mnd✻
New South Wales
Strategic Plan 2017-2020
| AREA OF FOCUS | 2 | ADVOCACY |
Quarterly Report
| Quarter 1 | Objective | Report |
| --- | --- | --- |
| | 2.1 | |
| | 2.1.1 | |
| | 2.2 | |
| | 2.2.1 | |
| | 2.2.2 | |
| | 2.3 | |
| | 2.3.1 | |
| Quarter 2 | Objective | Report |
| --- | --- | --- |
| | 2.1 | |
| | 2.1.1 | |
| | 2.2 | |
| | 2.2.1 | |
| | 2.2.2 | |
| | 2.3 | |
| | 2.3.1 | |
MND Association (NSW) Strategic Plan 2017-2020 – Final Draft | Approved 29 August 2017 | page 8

* * *

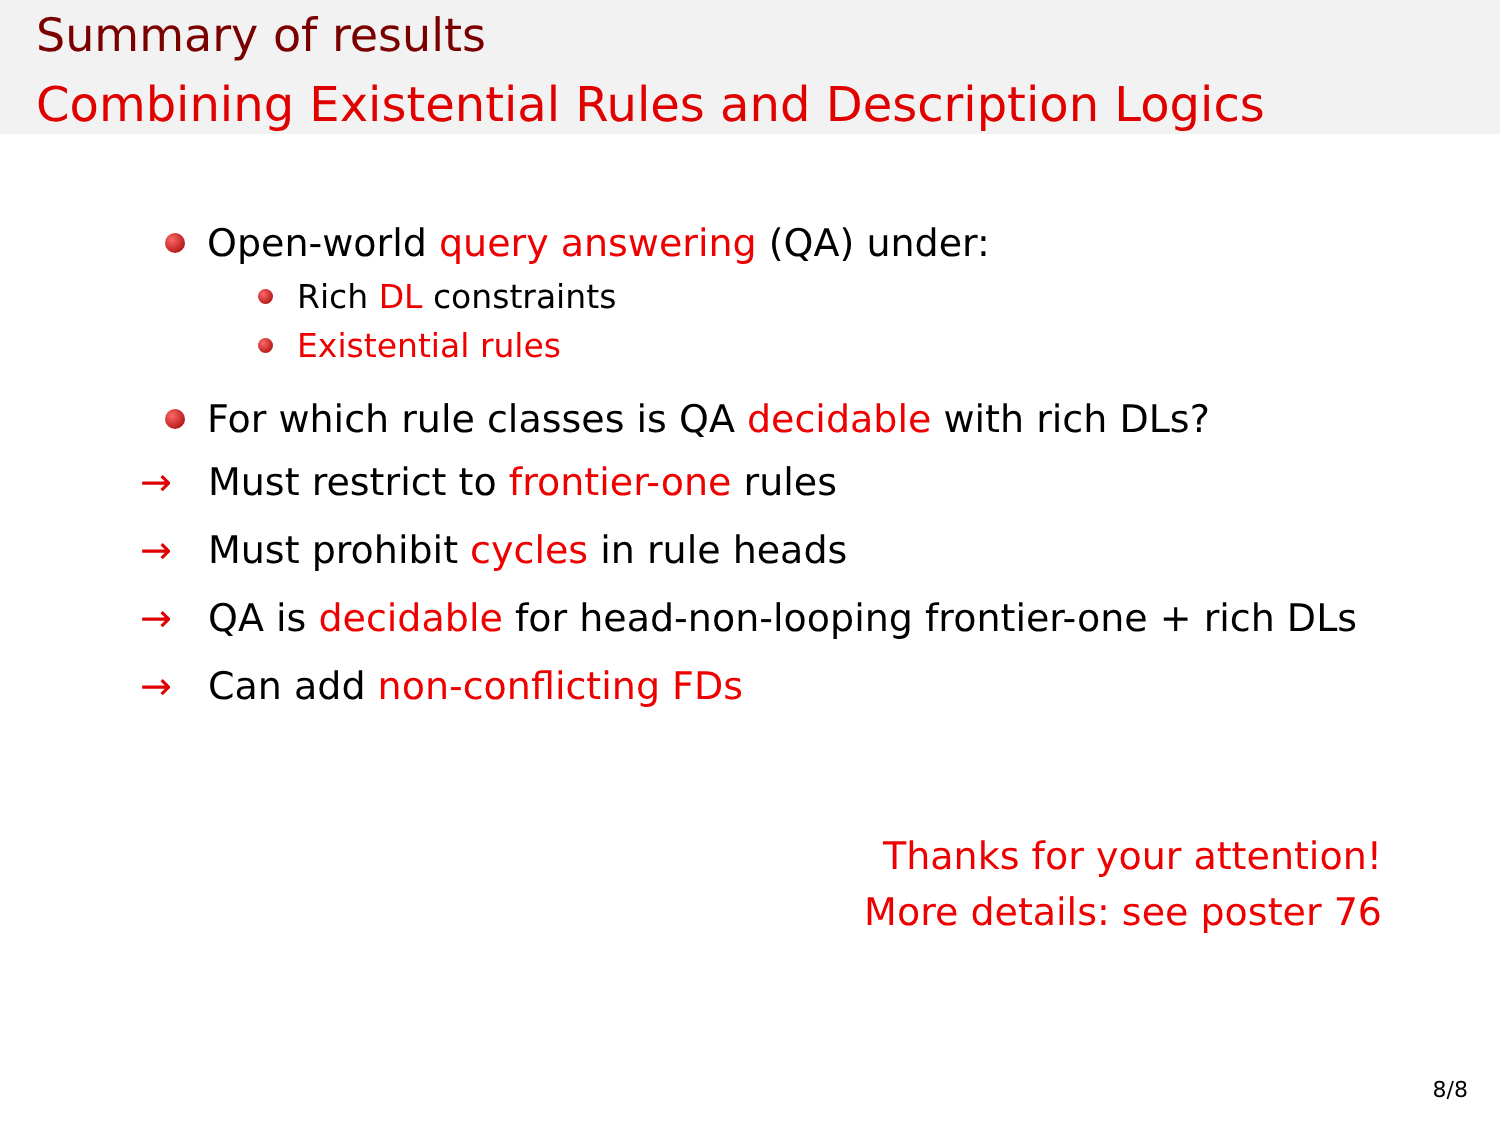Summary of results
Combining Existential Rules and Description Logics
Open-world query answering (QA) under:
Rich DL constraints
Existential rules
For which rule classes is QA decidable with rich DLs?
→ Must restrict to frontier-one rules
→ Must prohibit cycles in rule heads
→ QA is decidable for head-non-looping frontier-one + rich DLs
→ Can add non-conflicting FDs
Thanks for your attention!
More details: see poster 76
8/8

...

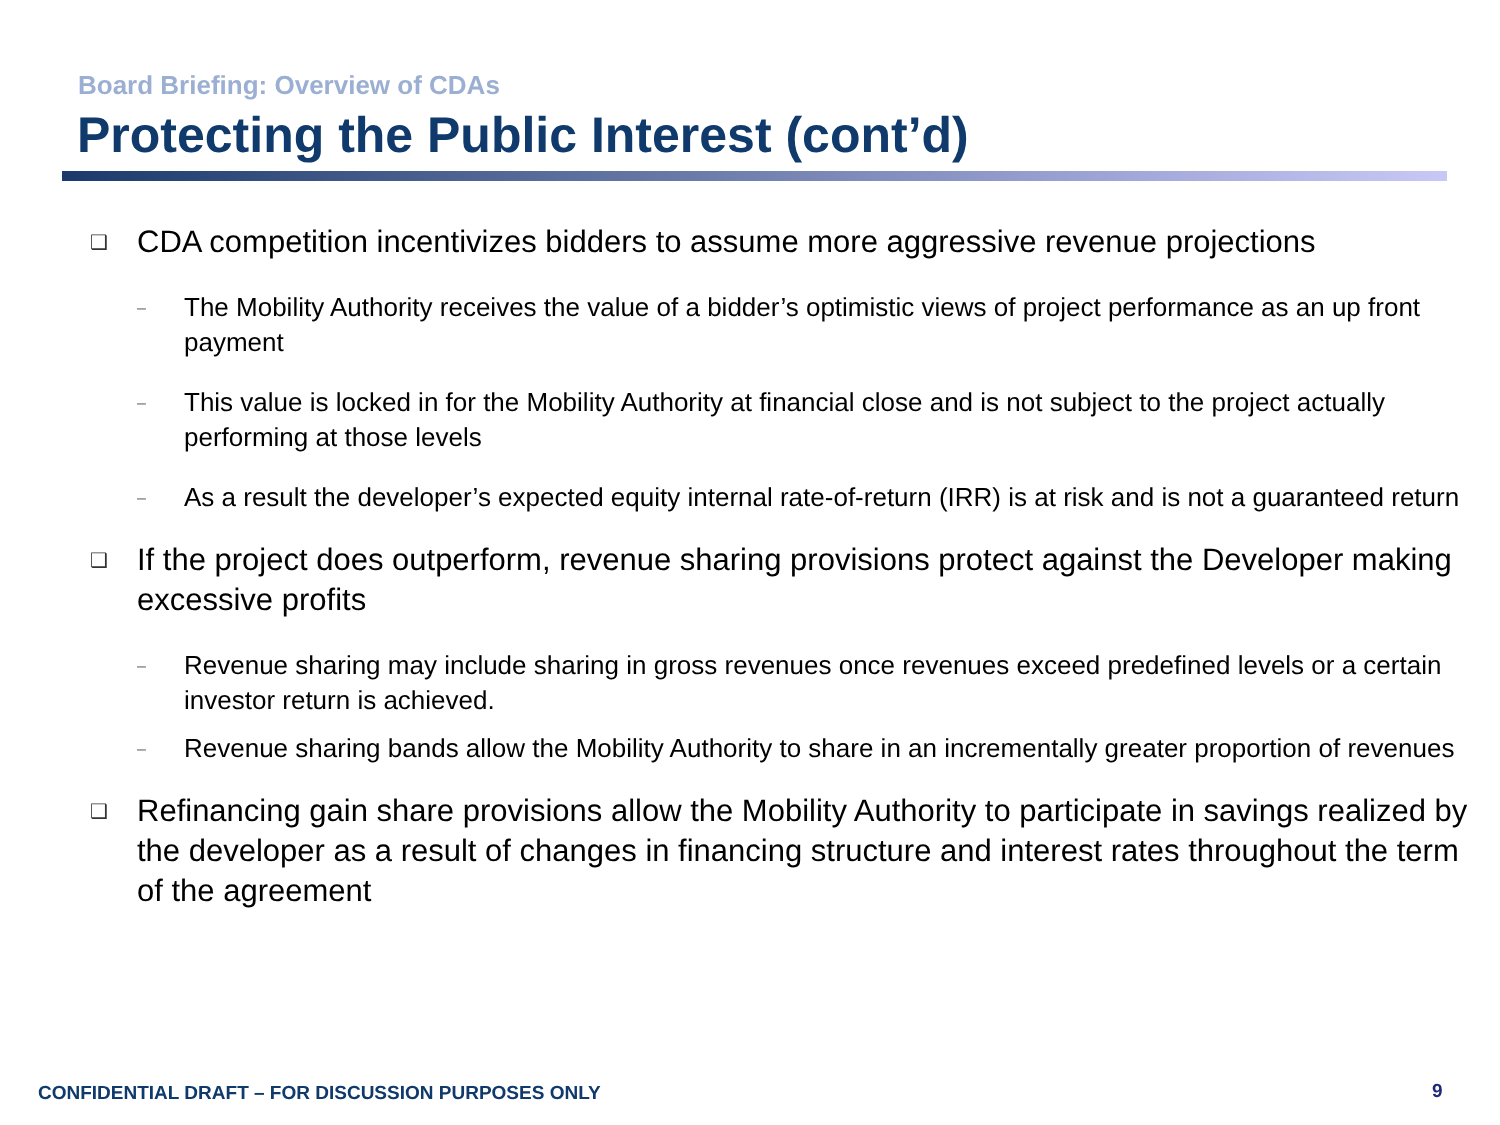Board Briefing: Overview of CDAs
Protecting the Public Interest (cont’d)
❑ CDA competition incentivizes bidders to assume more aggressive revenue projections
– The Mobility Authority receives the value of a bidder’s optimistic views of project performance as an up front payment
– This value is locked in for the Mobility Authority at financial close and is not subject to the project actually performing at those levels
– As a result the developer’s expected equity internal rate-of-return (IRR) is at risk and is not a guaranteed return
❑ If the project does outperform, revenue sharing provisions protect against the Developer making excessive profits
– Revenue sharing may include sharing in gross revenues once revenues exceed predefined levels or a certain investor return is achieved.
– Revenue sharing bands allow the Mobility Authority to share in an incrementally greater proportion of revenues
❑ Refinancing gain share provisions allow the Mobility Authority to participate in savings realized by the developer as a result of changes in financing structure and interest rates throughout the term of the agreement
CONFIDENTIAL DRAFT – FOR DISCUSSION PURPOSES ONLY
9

Directions :: Please give the number of lines in the data above that hold "provisions", and write nothing else.

Solution to the exercise :: 2